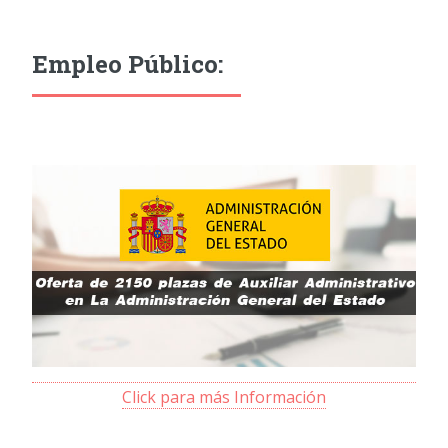
Empleo Público:
Click para más Información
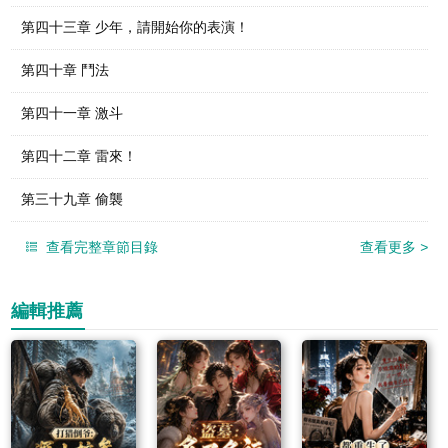
第四十三章 少年，請開始你的表演！
第四十章 鬥法
第四十一章 激斗
第四十二章 雷來！
第三十九章 偷襲
查看完整章節目錄
查看更多
>
編輯推薦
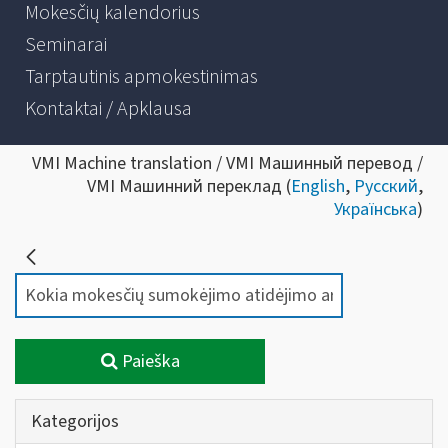
Mokesčių kalendorius
Seminarai
Tarptautinis apmokestinimas
Kontaktai / Apklausa
VMI Machine translation / VMI Машинный перевод /
VMI Машинний переклад (
English
,
Русский
,
Українська
)
Paieška
Kategorijos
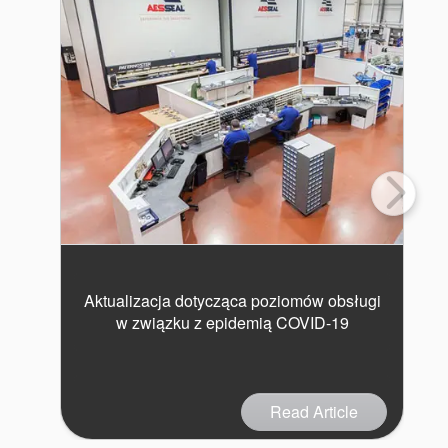
Aktualizacja dotycząca poziomów obsługi
w związku z epidemią COVID-19
Read Article
Certyfikaty i standardy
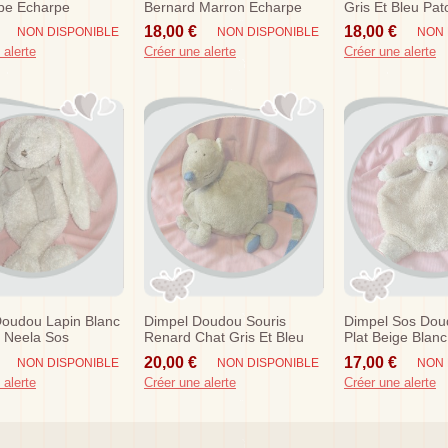
pe Echarpe
Bernard Marron Echarpe
Gris Et Bleu Pat
18,00 €
18,00 €
NON DISPONIBLE
NON DISPONIBLE
NON 
 alerte
Créer une alerte
Créer une alerte
Doudou Lapin Blanc
Dimpel Doudou Souris
Dimpel Sos Dou
l Neela Sos
Renard Chat Gris Et Bleu
Plat Beige Blan
Lucienne
20,00 €
17,00 €
NON DISPONIBLE
NON DISPONIBLE
NON 
 alerte
Créer une alerte
Créer une alerte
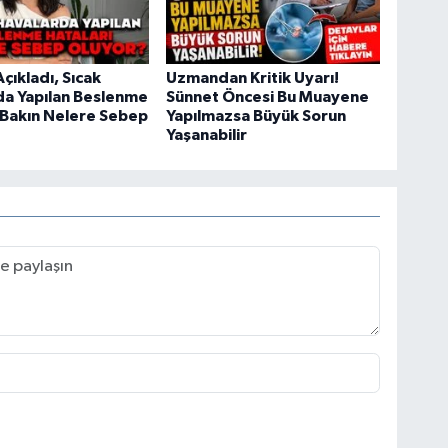
çıkladı, Sıcak
Uzmandan Kritik Uyarı!
da Yapılan Beslenme
Sünnet Öncesi Bu Muayene
 Bakın Nelere Sebep
Yapılmazsa Büyük Sorun
Yaşanabilir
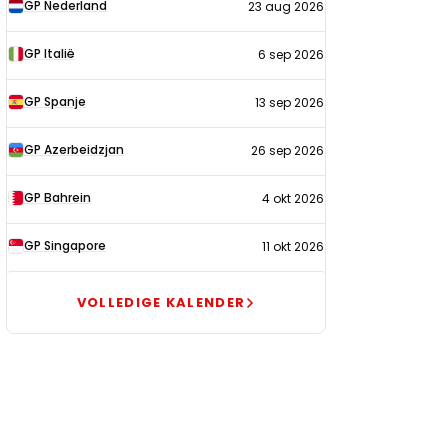
GP Nederland
23 aug 2026
2026
GP Italië
6 sep 2026
GP Spanje
13 sep 2026
GP Azerbeidzjan
26 sep 2026
GP Bahrein
4 okt 2026
GP Singapore
11 okt 2026
VOLLEDIGE KALENDER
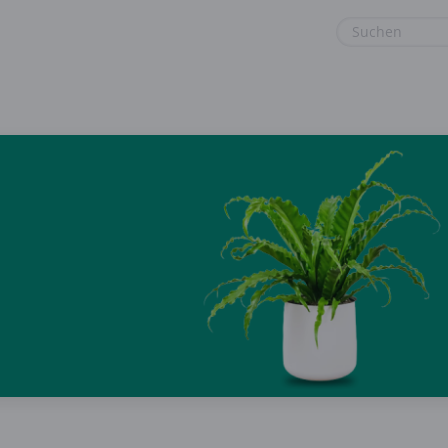
euge
Gaming & Spielzeug
Sonstiges
Garten, Haushalt & Tiere
Sport & Freizeit
Gesundheit & Beauty
Urlaub & Reise
Hotels & Unterkünfte
Mobilfunk & Internet
Mode & Accessoires
Shopping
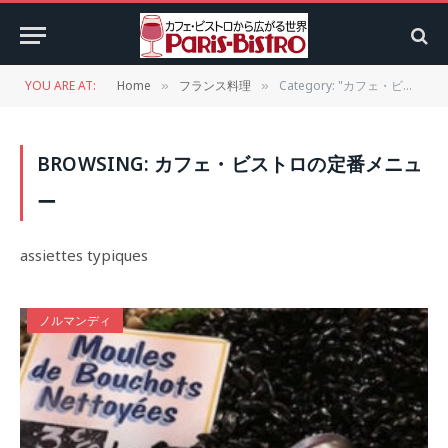
YOU ARE AT:
Home
フランス料理
Category: "カフェ・ビストロの定番メニュー" (Page 4)
»
»
BROWSING:
カフェ・ビストロの定番メニュ
ー
assiettes typiques
ノルマンディ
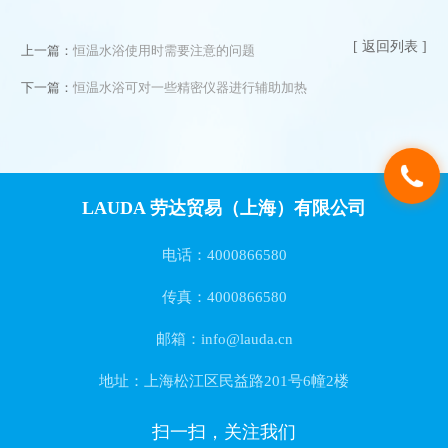
[ 返回列表 ]
上一篇：
恒温水浴使用时需要注意的问题
下一篇：
恒温水浴可对一些精密仪器进行辅助加热
LAUDA 劳达贸易（上海）有限公司
电话：4000866580
传真：4000866580
邮箱：info@lauda.cn
地址：上海松江区民益路201号6幢2楼
扫一扫，关注我们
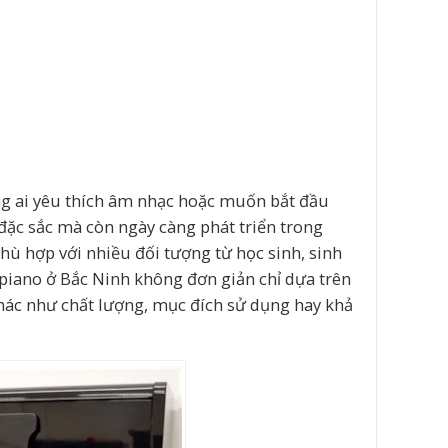
ng ai yêu thích âm nhạc hoặc muốn bắt đầu
 đặc sắc mà còn ngày càng phát triển trong
phù hợp với nhiều đối tượng từ học sinh, sinh
piano ở Bắc Ninh không đơn giản chỉ dựa trên
hác như chất lượng, mục đích sử dụng hay khả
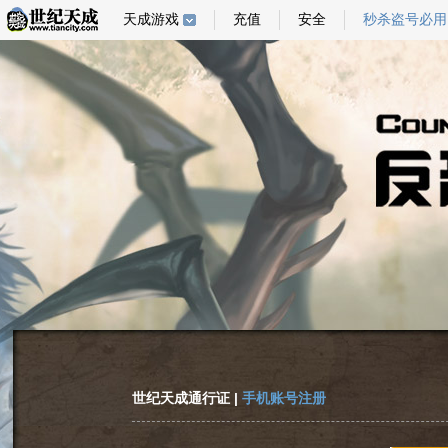
天成游戏
充值
安全
秒杀盗号必用
世纪天成通行证 |
手机账号注册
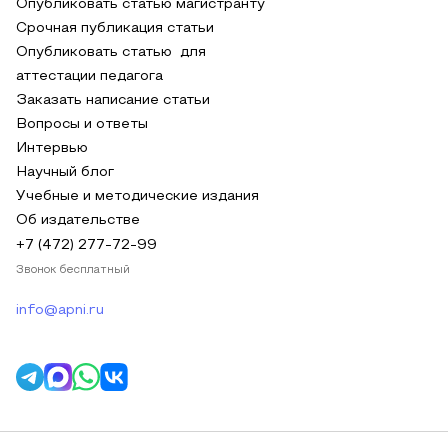
Опубликовать статью магистранту
Срочная публикация статьи
Опубликовать статью для
аттестации педагога
Заказать написание статьи
Вопросы и ответы
Интервью
Научный блог
Учебные и методические издания
Об издательстве
+7 (472) 277-72-99
Звонок бесплатный
info@apni.ru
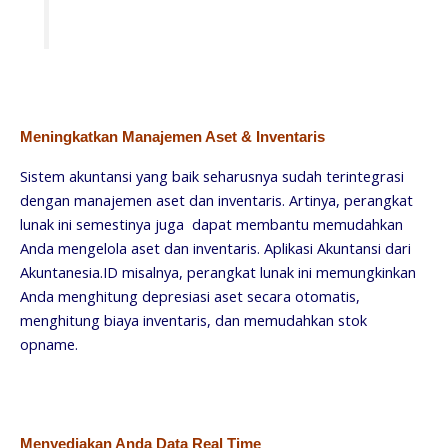
Meningkatkan Manajemen Aset & Inventaris
Sistem akuntansi yang baik seharusnya sudah terintegrasi
dengan manajemen aset dan inventaris. Artinya, perangkat
lunak ini semestinya juga dapat membantu memudahkan
Anda mengelola aset dan inventaris. Aplikasi Akuntansi dari
Akuntanesia.ID misalnya, perangkat lunak ini memungkinkan
Anda menghitung depresiasi aset secara otomatis,
menghitung biaya inventaris, dan memudahkan stok
opname.
Menyediakan Anda Data Real Time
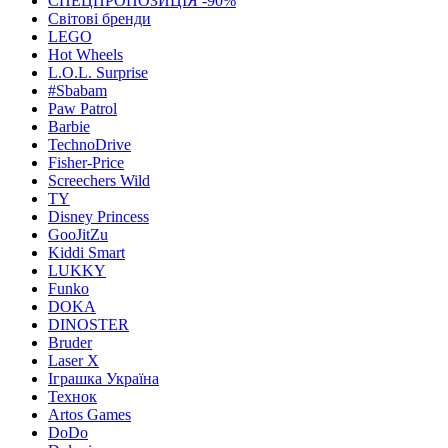
СПЕЦПРОПОЗИЦІЯ -90%
Світові бренди
LEGO
Hot Wheels
L.O.L. Surprise
#Sbabam
Paw Patrol
Barbie
TechnoDrive
Fisher-Price
Screechers Wild
TY
Disney Princess
GooJitZu
Kiddi Smart
LUKKY
Funko
DOKA
DINOSTER
Bruder
Laser X
Іграшка Україна
Технок
Artos Games
DoDo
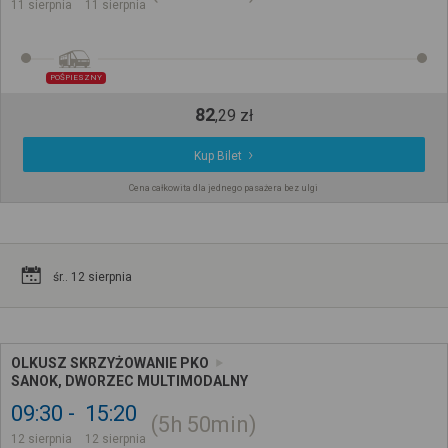
11 sierpnia
11 sierpnia
POŚPIESZNY
82
,
29
zł
Kup Bilet
Cena całkowita dla jednego pasażera bez ulgi
śr.. 12 sierpnia
OLKUSZ SKRZYŻOWANIE PKO
SANOK, DWORZEC MULTIMODALNY
09:30
15:20
5h
50min
12 sierpnia
12 sierpnia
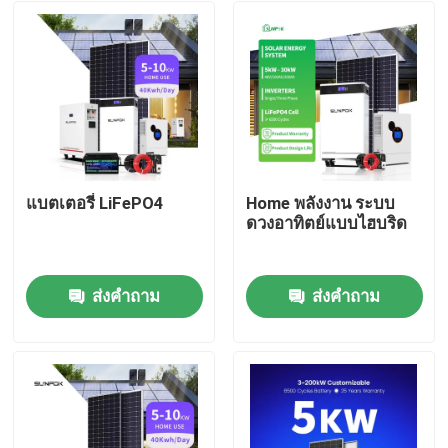
แบตเตอรี่ LiFePO4
Home พลังงาน ระบบ
ดวงอาทิตย์แบบไฮบริด
ส่งคำถาม
ส่งคำถาม
หน้าแรก
สินค้า
วิดีโอ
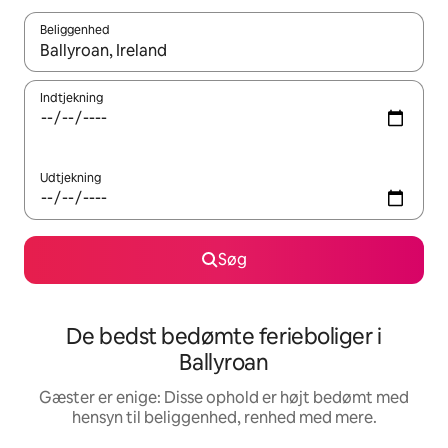
Beliggenhed
Når resultaterne er tilgængelige, skal du navigere med piletaste
Indtjekning
Udtjekning
Søg
De bedst bedømte ferieboliger i
Ballyroan
Gæster er enige: Disse ophold er højt bedømt med
hensyn til beliggenhed, renhed med mere.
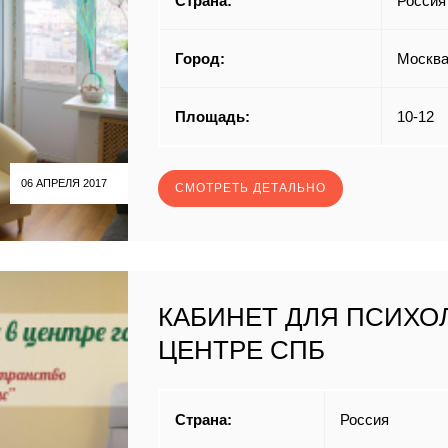
Страна:
Россия
Город:
Москв
Площадь:
10-12
06 АПРЕЛЯ 2017
СМОТРЕТЬ ДЕТАЛЬНО
КАБИНЕТ ДЛЯ ПСИХО
ЦЕНТРЕ СПБ
Страна:
Россия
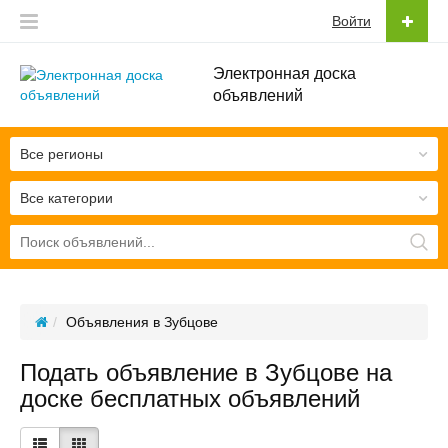
Войти
Электронная доска
объявлений
Все регионы
Все категории
Объявления в Зубцове
Подать объявление в Зубцове на
доске бесплатных объявлений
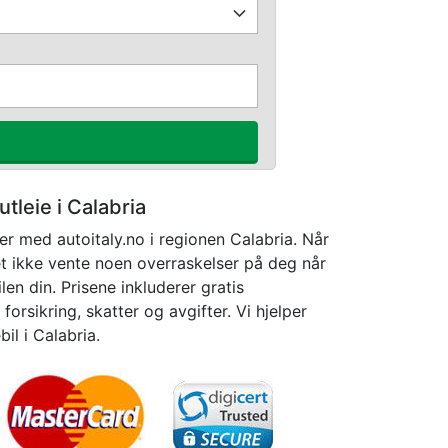
lutleie i Calabria
r med autoitaly.no i regionen Calabria. Når
 det ikke vente noen overraskelser på deg når
en din. Prisene inkluderer gratis
forsikring, skatter og avgifter. Vi hjelper
il i Calabria.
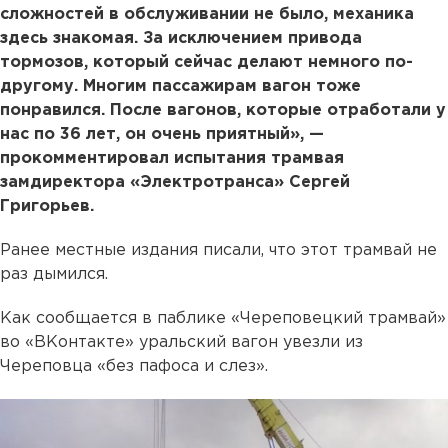
сложностей в обслуживании не было, механика
здесь знакомая. За исключением привода
тормозов, который сейчас делают немного по-
другому. Многим пассажирам вагон тоже
понравился. После вагонов, которые отработали у
нас по 36 лет, он очень приятный», —
прокомментировал испытания трамвая
замдиректора «Электротранса» Сергей
Григорьев.
Ранее местные издания писали, что этот трамвай не
раз дымился.
Как сообщается в паблике «Череповецкий трамвай»
во «ВКонтакте» уральский вагон увезли из
Череповца «без пафоса и слез».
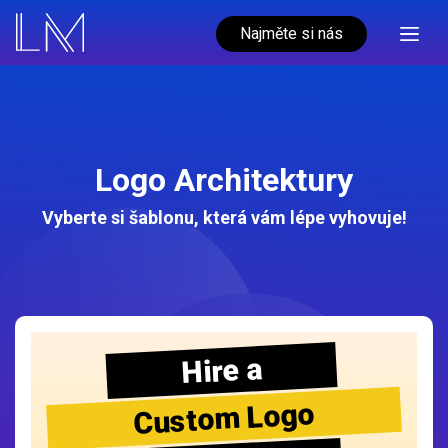
Najměte si nás
Logo Architektury
Vyberte si šablonu, která vám lépe vyhovuje!
Hire a
Custom Logo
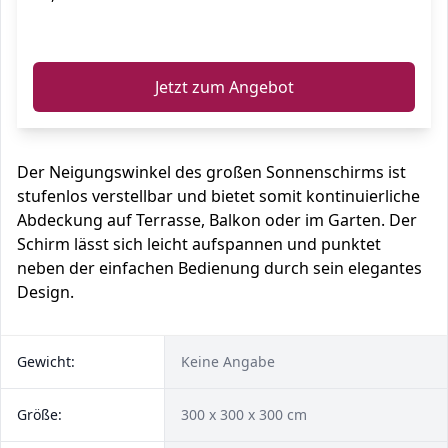
ℹ️
Jetzt zum Angebot
Der Neigungswinkel des großen Sonnenschirms ist
stufenlos verstellbar und bietet somit kontinuierliche
Abdeckung auf Terrasse, Balkon oder im Garten. Der
Schirm lässt sich leicht aufspannen und punktet
neben der einfachen Bedienung durch sein elegantes
Design.
Gewicht:
Keine Angabe
Größe:
300 x 300 x 300 cm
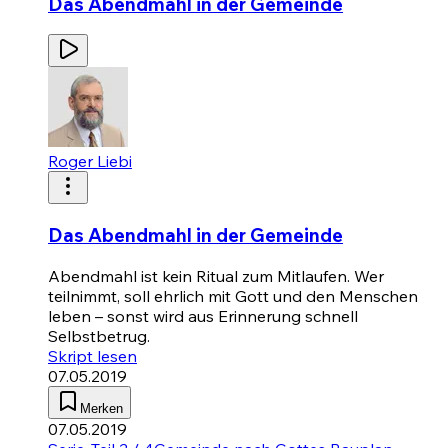
Das Abendmahl in der Gemeinde
Roger Liebi
Das Abendmahl in der Gemeinde
Abendmahl ist kein Ritual zum Mitlaufen. Wer
teilnimmt, soll ehrlich mit Gott und den Menschen
leben – sonst wird aus Erinnerung schnell
Selbstbetrug.
Skript lesen
07.05.2019
Merken
07.05.2019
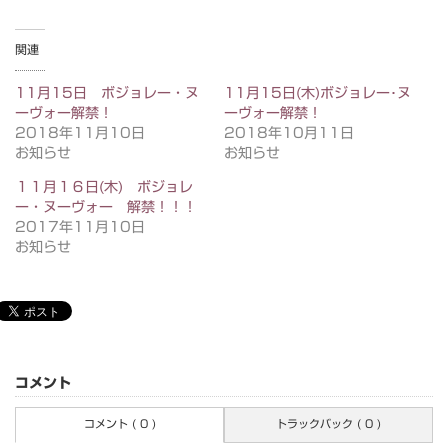
関連
11月15日 ボジョレー・ヌ
11月15日(木)ボジョレー･ヌ
ーヴォー解禁！
ーヴォー解禁！
2018年11月10日
2018年10月11日
お知らせ
お知らせ
１１月１６日(木) ボジョレ
ー・ヌーヴォー 解禁！！！
2017年11月10日
お知らせ
コメント
コメント ( 0 )
トラックバック ( 0 )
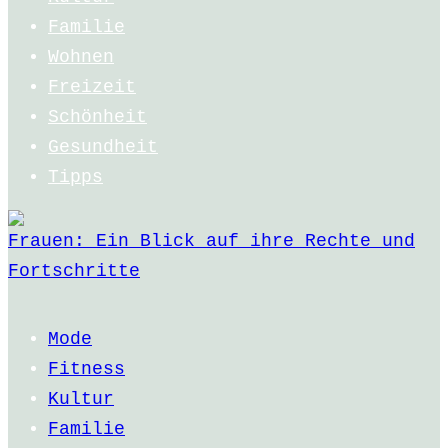
Familie
Wohnen
Freizeit
Schönheit
Gesundheit
Tipps
Frauen: Ein Blick auf ihre Rechte und
Fortschritte
Mode
Fitness
Kultur
Familie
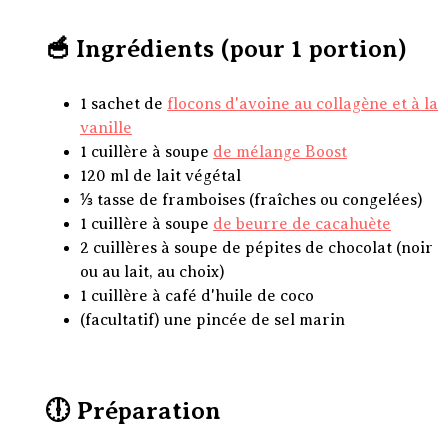
🥣 Ingrédients (pour 1 portion)
1 sachet de
flocons d'avoine au collagène et à la
vanille
1 cuillère à soupe
de mélange Boost
120 ml de lait végétal
⅓ tasse de framboises (fraîches ou congelées)
1 cuillère à soupe
de beurre de cacahuète
2 cuillères à soupe de pépites de chocolat (noir
ou au lait, au choix)
1 cuillère à café d'huile de coco
(facultatif) une pincée de sel marin
🕕 Préparation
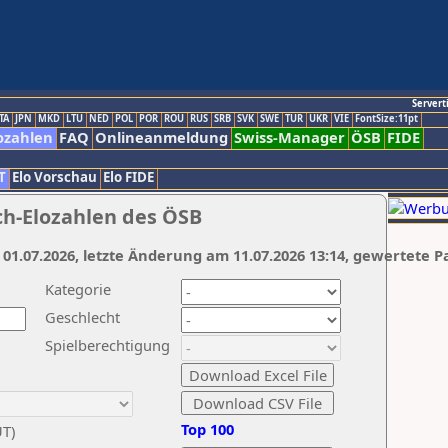
Servert
TA
JPN
MKD
LTU
NED
POL
POR
ROU
RUS
SRB
SVK
SWE
TUR
UKR
VIE
FontSize:11pt
ozahlen
FAQ
Onlineanmeldung
Swiss-Manager
ÖSB
FIDE
T
Elo Vorschau
Elo FIDE
ch-Elozahlen des ÖSB
 01.07.2026, letzte Änderung am 11.07.2026 13:14, gewertete P
Kategorie
Geschlecht
Spielberechtigung
Top 100
UT)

============================================================

## REQUIRED ACTION
Go to the line above that contains "СМОТРЕТЬ ДЕТАЛЬНО" and reproduce everything exactly from there through the line that contains "det ikke vente noen overraskelser på deg når", leaving out the pictures.

## ANSWER BOX
СМОТРЕТЬ ДЕТАЛЬНО
КАБИНЕТ ДЛЯ ПСИХО
ЦЕНТРЕ СПБ
Страна:
Россия
Войти
Электронная доска
объявлений
Все регионы
Все категории
Объявления в Зубцове
Подать объявление в Зубцове на
доске бесплатных объявлений
lutleie i Calabria
r med autoitaly.no i regionen Calabria. Når
 det ikke vente noen overraskelser på deg når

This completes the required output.